_What is needed_
Ignoring every picture, transcribe the data in full as it stands.

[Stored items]
┌──
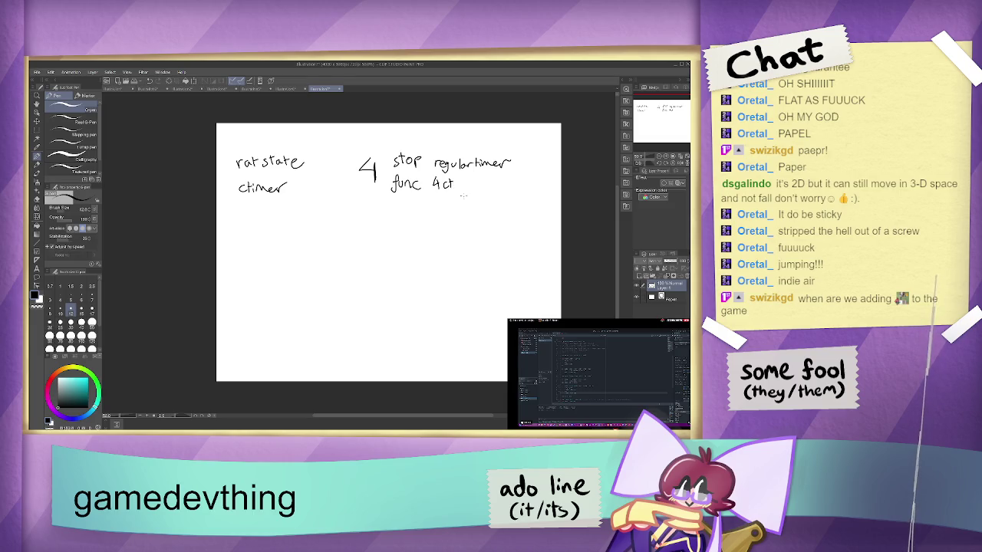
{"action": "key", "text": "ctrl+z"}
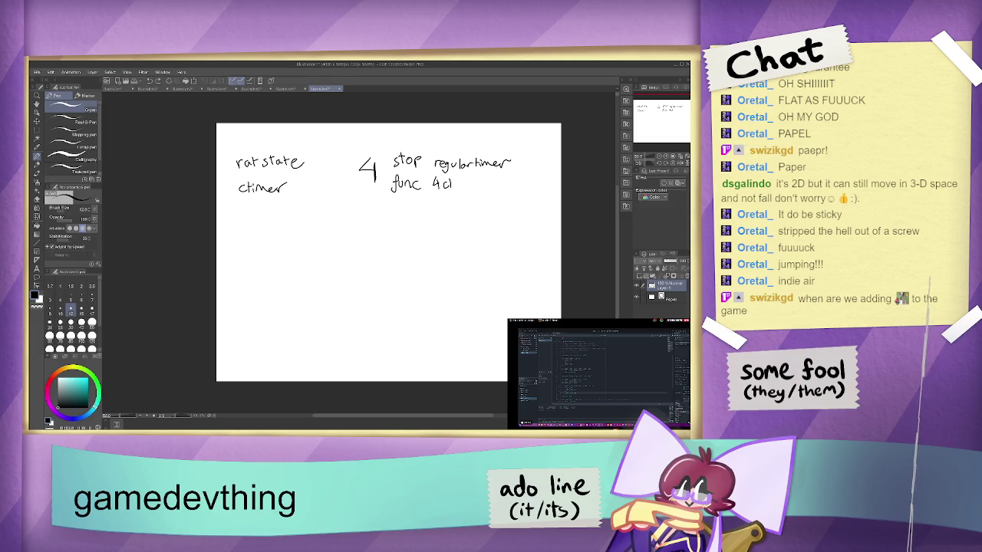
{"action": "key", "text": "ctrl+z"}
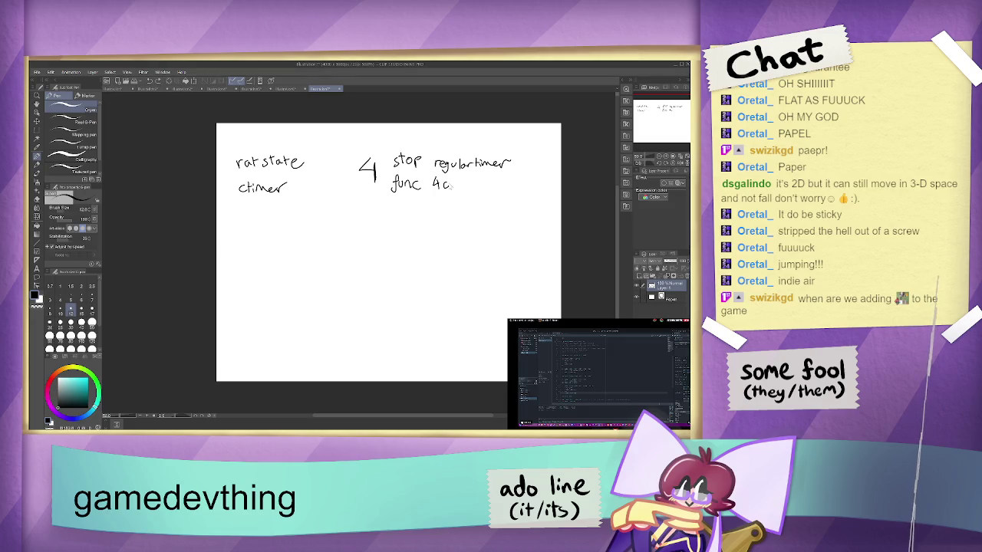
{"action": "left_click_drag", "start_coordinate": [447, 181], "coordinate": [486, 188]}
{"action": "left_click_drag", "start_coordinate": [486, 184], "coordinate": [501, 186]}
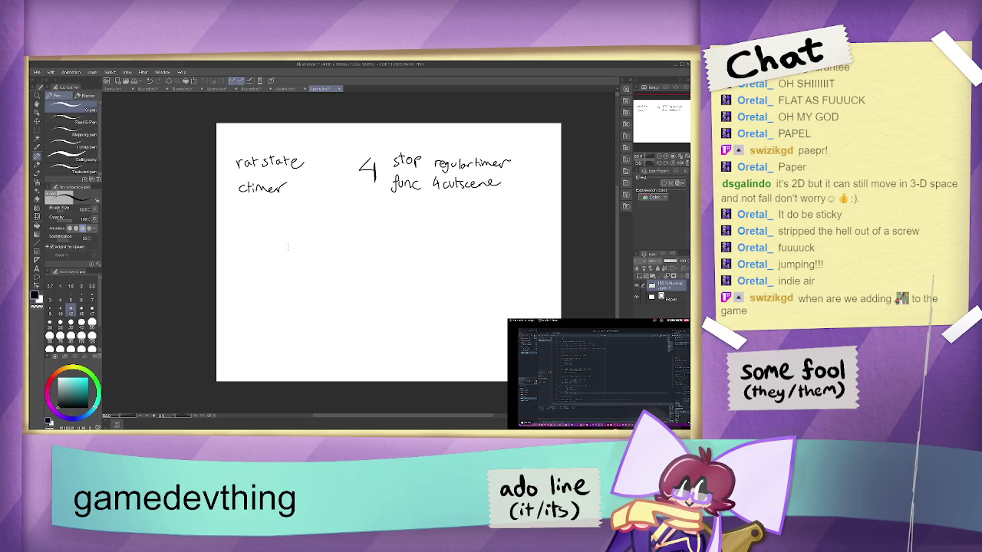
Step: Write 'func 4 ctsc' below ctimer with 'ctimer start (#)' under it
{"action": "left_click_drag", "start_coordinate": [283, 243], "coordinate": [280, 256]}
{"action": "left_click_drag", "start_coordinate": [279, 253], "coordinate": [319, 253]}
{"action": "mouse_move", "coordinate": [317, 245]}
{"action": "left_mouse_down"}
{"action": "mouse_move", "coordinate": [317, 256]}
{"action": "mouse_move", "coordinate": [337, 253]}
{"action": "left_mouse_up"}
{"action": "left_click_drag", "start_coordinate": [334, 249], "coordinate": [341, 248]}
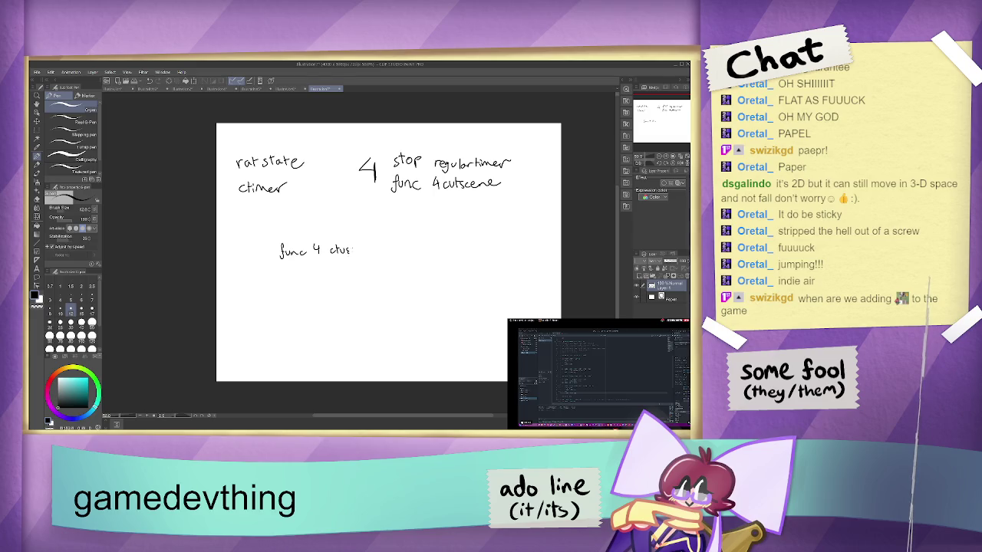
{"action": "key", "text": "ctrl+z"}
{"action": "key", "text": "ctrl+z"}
└──
_Result for this exercise_
{"action": "key", "text": "ctrl+z"}
{"action": "key", "text": "ctrl+z"}
{"action": "left_click_drag", "start_coordinate": [447, 181], "coordinate": [486, 188]}
{"action": "left_click_drag", "start_coordinate": [486, 184], "coordinate": [501, 186]}
Step: Write 'func 4 ctsc' below ctimer with 'ctimer start (#)' under it
{"action": "left_click_drag", "start_coordinate": [283, 243], "coordinate": [280, 256]}
{"action": "left_click_drag", "start_coordinate": [279, 253], "coordinate": [319, 253]}
{"action": "mouse_move", "coordinate": [317, 245]}
{"action": "left_mouse_down"}
{"action": "mouse_move", "coordinate": [317, 256]}
{"action": "mouse_move", "coordinate": [337, 253]}
{"action": "left_mouse_up"}
{"action": "left_click_drag", "start_coordinate": [334, 249], "coordinate": [341, 248]}
{"action": "key", "text": "ctrl+z"}
{"action": "key", "text": "ctrl+z"}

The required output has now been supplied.